* **What is needed**: Below is a listing; repeat exactly the lines from the one containing "Eyelets & Grommets" to the one containing "According to", both included.

* **Recorded data**:

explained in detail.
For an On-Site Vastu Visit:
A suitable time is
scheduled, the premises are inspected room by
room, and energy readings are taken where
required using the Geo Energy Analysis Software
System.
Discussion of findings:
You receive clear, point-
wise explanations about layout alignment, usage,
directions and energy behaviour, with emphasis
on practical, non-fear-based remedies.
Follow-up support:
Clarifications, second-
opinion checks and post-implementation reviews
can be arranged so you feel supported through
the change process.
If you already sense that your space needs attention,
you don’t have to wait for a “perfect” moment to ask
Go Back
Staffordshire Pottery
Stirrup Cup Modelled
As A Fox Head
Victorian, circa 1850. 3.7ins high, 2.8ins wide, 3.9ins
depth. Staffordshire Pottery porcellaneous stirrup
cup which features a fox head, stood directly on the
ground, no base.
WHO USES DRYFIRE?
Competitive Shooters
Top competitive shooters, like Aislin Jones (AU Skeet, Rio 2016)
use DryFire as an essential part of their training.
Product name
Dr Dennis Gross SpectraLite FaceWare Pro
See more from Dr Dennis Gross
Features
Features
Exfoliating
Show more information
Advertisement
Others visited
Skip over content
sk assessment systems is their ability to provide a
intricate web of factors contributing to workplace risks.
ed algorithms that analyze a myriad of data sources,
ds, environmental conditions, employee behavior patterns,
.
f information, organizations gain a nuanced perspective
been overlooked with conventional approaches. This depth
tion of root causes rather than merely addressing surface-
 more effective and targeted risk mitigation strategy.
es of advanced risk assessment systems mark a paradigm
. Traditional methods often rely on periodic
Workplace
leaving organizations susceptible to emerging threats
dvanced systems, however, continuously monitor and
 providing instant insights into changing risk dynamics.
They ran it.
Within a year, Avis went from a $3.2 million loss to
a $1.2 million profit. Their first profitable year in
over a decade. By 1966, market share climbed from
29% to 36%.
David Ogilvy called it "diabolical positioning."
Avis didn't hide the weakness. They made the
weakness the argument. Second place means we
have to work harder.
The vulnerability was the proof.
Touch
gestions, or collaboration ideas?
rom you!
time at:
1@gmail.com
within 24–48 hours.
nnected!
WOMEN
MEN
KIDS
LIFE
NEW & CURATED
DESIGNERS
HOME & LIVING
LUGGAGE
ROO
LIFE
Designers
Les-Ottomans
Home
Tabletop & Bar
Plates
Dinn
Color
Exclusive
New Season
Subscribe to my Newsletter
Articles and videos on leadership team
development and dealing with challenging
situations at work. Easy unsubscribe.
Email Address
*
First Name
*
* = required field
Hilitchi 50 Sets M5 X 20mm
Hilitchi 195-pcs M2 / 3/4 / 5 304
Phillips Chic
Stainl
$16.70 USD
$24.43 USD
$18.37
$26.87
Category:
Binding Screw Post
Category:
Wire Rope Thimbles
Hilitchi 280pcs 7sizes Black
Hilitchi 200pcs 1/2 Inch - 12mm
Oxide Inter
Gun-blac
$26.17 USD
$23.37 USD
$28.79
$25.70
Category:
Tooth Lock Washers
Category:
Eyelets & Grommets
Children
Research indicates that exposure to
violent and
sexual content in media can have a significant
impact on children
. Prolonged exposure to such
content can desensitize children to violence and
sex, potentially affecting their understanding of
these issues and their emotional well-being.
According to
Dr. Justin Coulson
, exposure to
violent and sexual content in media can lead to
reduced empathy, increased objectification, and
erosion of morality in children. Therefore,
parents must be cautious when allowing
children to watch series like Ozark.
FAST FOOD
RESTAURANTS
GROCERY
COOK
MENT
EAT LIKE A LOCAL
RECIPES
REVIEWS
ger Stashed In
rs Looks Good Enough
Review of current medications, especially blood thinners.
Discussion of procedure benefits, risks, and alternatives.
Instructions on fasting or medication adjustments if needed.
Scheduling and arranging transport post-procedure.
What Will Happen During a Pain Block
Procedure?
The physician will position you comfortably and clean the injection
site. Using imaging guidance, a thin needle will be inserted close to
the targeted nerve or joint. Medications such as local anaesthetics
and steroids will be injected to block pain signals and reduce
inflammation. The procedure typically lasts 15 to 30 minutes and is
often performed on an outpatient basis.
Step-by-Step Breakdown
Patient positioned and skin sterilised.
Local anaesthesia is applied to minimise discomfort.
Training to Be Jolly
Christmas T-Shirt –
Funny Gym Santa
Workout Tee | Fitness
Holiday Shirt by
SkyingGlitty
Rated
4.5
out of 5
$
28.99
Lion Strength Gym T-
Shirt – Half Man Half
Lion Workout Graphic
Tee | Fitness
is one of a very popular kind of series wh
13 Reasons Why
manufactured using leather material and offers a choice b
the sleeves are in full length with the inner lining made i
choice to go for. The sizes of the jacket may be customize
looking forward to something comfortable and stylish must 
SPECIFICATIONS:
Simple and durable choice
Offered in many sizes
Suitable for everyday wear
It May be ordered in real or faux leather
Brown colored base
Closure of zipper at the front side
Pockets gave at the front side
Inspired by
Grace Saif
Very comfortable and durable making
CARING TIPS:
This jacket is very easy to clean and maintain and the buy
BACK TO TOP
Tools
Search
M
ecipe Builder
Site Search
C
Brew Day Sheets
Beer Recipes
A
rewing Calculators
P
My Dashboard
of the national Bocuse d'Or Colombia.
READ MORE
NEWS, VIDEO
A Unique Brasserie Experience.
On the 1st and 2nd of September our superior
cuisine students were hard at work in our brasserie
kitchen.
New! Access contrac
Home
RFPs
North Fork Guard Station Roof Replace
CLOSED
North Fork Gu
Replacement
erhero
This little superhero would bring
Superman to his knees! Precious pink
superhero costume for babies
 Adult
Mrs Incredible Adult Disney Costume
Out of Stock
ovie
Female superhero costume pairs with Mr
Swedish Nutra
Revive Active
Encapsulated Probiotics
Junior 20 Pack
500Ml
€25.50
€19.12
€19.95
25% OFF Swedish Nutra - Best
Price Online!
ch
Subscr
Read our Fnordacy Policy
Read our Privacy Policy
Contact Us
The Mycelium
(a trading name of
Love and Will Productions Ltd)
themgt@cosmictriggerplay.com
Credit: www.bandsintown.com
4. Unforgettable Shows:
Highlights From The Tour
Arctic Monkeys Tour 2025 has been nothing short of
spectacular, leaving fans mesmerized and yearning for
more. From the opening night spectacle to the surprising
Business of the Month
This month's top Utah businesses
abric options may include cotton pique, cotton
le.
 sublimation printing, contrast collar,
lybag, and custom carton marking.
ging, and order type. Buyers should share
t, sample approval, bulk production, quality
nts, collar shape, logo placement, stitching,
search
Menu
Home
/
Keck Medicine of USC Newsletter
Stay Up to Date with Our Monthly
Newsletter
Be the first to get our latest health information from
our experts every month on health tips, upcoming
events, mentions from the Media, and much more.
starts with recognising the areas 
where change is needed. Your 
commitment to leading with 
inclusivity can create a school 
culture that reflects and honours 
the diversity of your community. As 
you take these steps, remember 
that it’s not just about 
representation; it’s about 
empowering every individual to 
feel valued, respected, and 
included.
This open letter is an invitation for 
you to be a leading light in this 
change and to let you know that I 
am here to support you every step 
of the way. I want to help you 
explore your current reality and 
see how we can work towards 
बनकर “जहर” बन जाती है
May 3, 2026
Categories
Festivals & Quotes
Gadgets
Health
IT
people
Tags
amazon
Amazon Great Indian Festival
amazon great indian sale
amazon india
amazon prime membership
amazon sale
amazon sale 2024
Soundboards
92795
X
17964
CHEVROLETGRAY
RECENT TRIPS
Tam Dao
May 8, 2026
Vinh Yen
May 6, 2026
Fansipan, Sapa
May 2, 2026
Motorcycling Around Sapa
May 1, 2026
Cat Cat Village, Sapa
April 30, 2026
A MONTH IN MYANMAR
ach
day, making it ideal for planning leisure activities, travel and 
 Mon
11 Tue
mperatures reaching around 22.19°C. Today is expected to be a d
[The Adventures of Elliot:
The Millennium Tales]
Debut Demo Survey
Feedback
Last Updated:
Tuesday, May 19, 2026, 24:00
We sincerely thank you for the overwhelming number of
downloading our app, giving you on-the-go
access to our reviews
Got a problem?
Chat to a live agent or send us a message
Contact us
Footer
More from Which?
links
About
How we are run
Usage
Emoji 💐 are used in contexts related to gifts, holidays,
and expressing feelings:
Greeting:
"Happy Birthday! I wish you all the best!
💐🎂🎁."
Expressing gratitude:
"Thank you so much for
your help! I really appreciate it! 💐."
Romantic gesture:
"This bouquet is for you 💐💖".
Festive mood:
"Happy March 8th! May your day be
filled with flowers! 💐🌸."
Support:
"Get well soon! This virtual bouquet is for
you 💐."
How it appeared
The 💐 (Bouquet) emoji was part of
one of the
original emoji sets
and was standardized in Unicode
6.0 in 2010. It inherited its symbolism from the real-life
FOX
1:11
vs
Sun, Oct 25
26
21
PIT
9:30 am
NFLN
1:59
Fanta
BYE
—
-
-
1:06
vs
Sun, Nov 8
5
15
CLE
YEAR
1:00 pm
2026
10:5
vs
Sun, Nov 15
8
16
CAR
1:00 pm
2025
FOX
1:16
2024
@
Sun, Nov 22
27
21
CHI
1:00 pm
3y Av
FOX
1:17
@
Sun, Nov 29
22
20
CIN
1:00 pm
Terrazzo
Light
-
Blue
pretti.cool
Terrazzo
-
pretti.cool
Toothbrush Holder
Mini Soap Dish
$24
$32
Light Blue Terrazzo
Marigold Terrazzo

* **Completed task**:
Eyelets & Grommets
Children
Research indicates that exposure to
violent and
sexual content in media can have a significant
impact on children
. Prolonged exposure to such
content can desensitize children to violence and
sex, potentially affecting their understanding of
these issues and their emotional well-being.
According to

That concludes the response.